Report on Arrival
I
They ask me where I was born.
I have no history
but the length of my bones,
and my religion
is the tablet of stone in climbing grass.
They ask me how much I am worth.
In pounds or dollars?
Dollars.
I scrawl dollars upon the sky.
And will I settle here?
Will I ever go back?
The rubber stamp
rolls like a whale on the pad,
and silence waits like a heron.
I can’t go back.
That is why I am here,
why I am breathing.
II
At thirty-seven I make a new start with the sea
and the peeling arbutus by middens of clamshells humped
up near the Reservation.

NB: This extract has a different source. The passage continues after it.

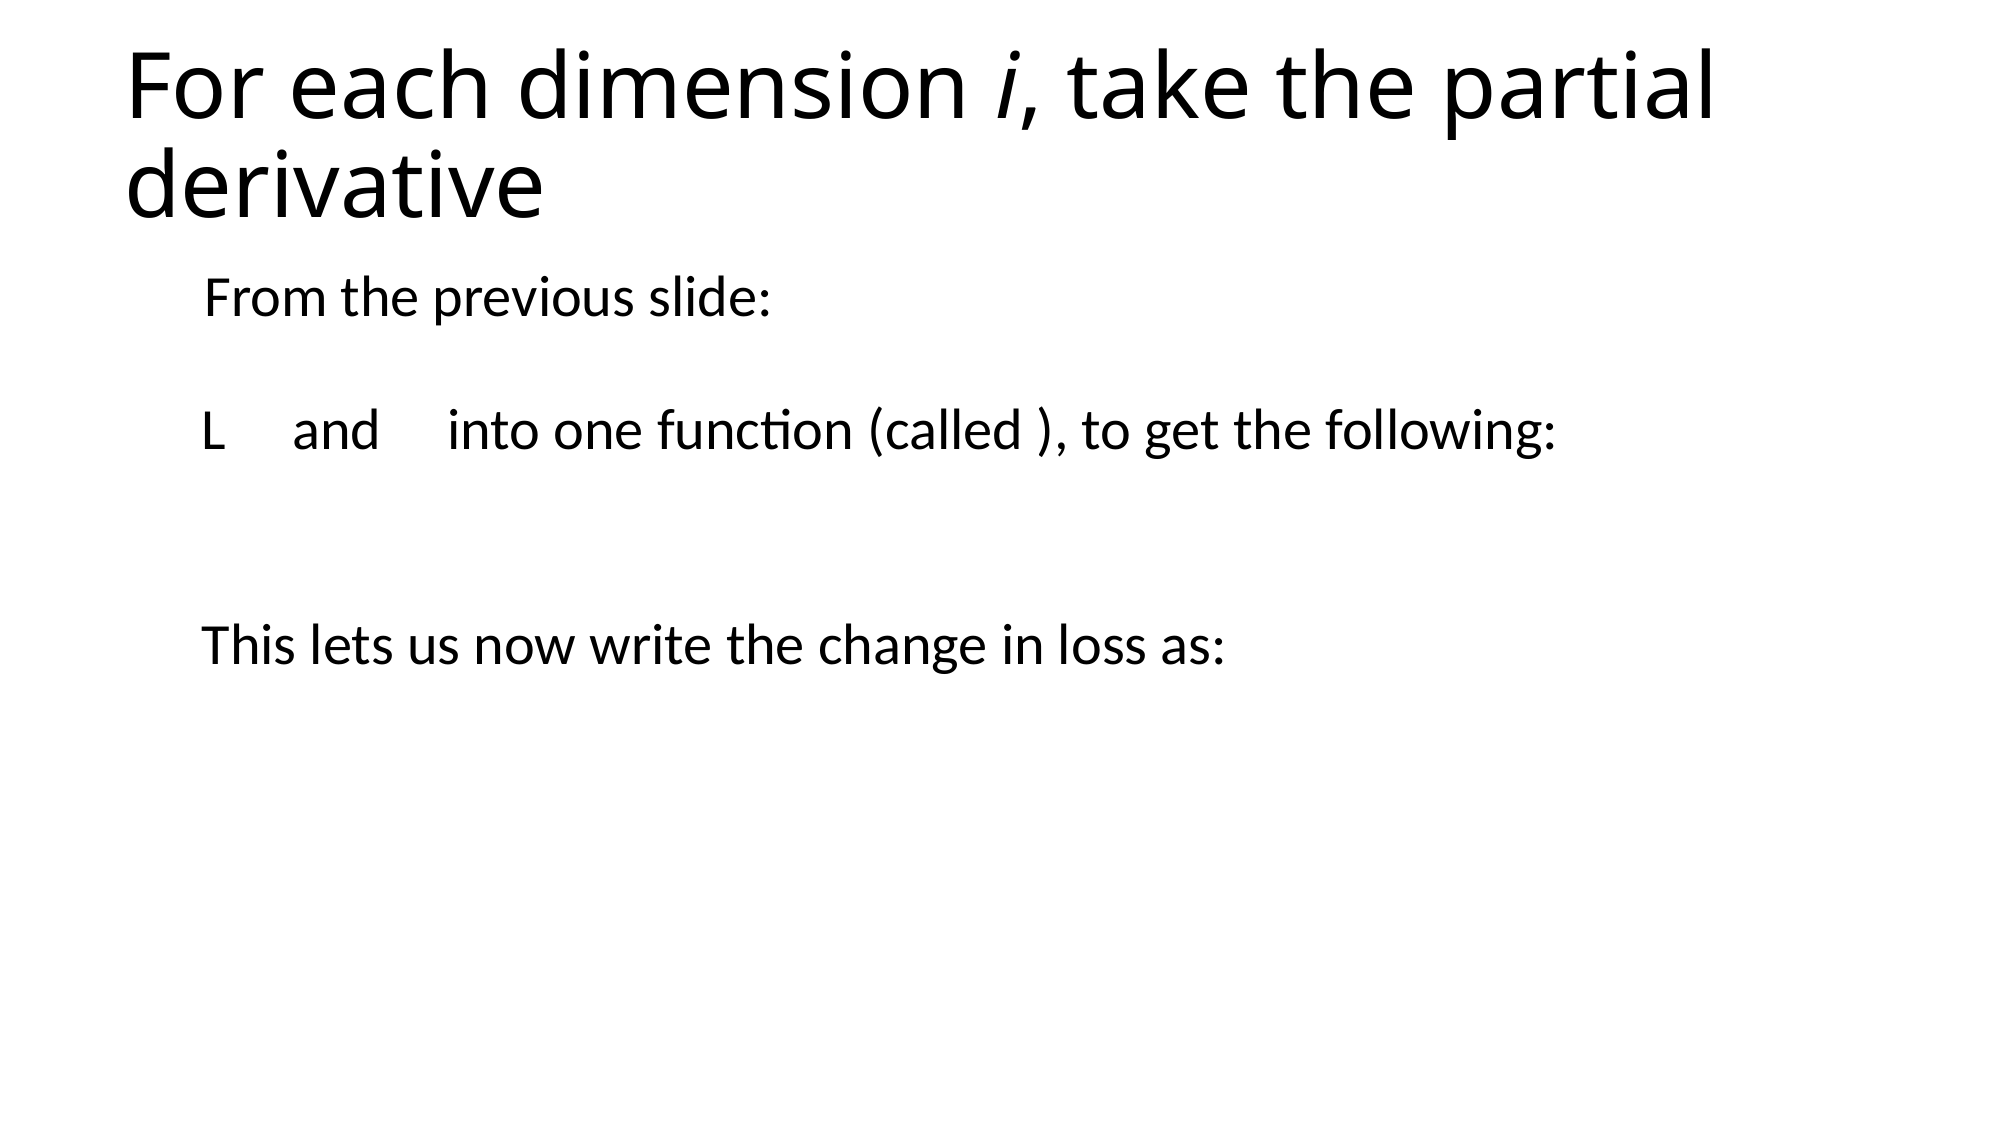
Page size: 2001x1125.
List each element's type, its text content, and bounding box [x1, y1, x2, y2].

title For each dimension i, take the partial derivative [109, 29, 1922, 247]
text_box [154, 205, 1880, 920]
text_box [154, 637, 1632, 815]
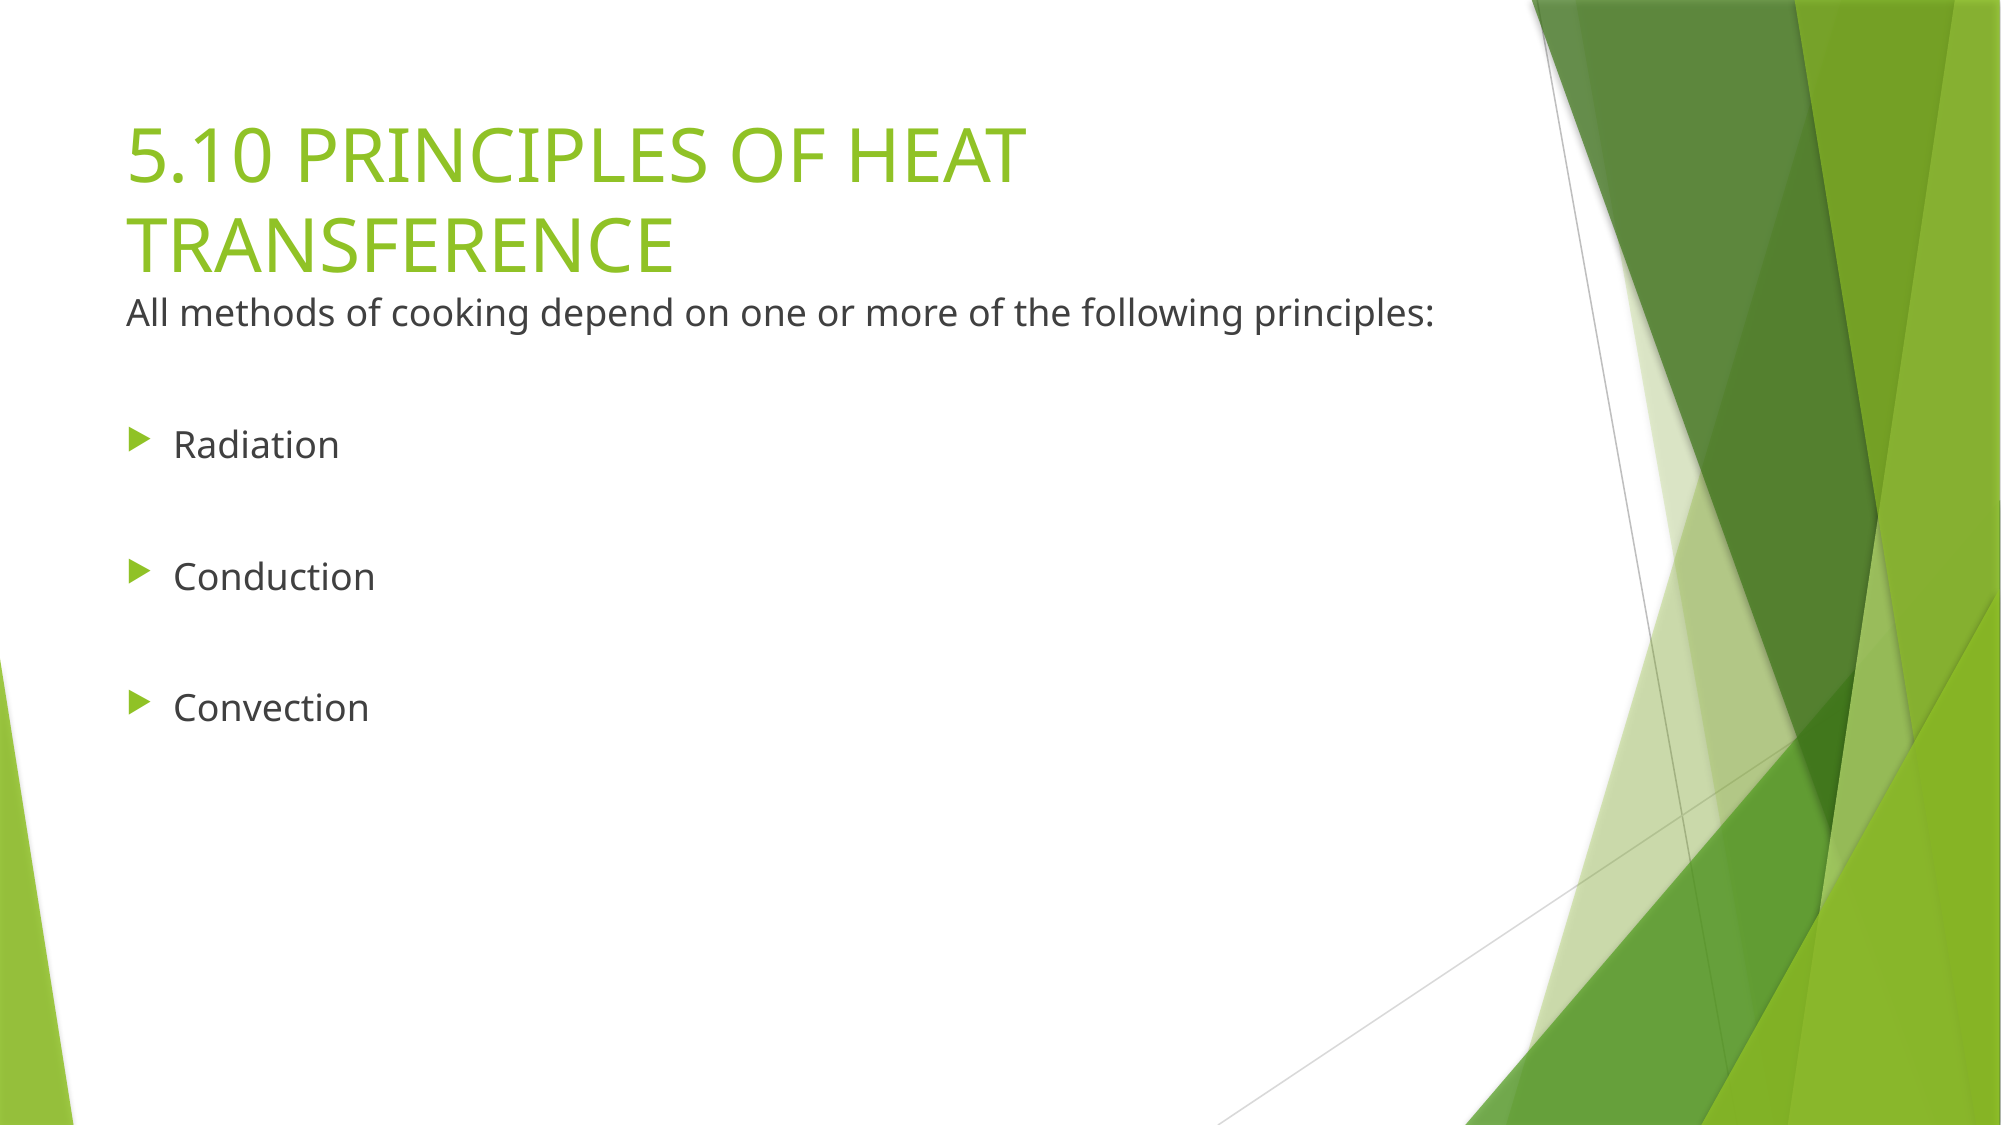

Officers hope
I’m in work,
have a place to live,
won’t let Faith down
by raging through roads that are underseas to green
rag-hanging chestnuts and oaks with a bottle or woman
or setting a mountain ablaze.
I will fire a mountain
someday up-country where bears have the masks of people
and whales tunnel down through the seas, and I will call
back,
(They said “Call us back”),
spinning black charred fingers
round the numbering disk
“Yes, I have settled
nicely,
pretty well fixed,
yeah, doing fine,
protecting the fire from the green,
the blaze from the cold”.
III
Would you say I was
dangerous?
Tell me
soberly under these trees that drag flat fingers
down on the English roses,
Would you answer
I was a dangerous man?
I don’t lie down,
ever,
without recalling
a woman’s mouth,
a woman’s hands, a woman’s breasts, a woman
mocking the folded roses,
Would you say
now in your letter that I should be given papers,
rights, and freedoms?
Could you ever say
anything safe of this
here
where
grey quail
in wool skirts
walk in line
down the sidewalk,
on God Street?
IV
You would rather see photographs?
I have photographs
(taken against the light)
of my wife and children
And of a big brown house upon McLaren
where you think
(quite reasonably),
that I live,
Having written me there, and
getting this answer
on the right paper,
headed with the right name.
The evidence all points that way.
There is even a mortgage
And an insurance policy
which is signed
(yes, I admit it)
with my name.
And you
Want photographs of the trees?
of the porch?
of a sitting
Family smiling?
Would rather have that than this
attempt at a genuine map
of an entirely
different country
where
we are all alone?
Robin Skelton, The Hunting Dark (London: André Deutsch, 1971), 9-11.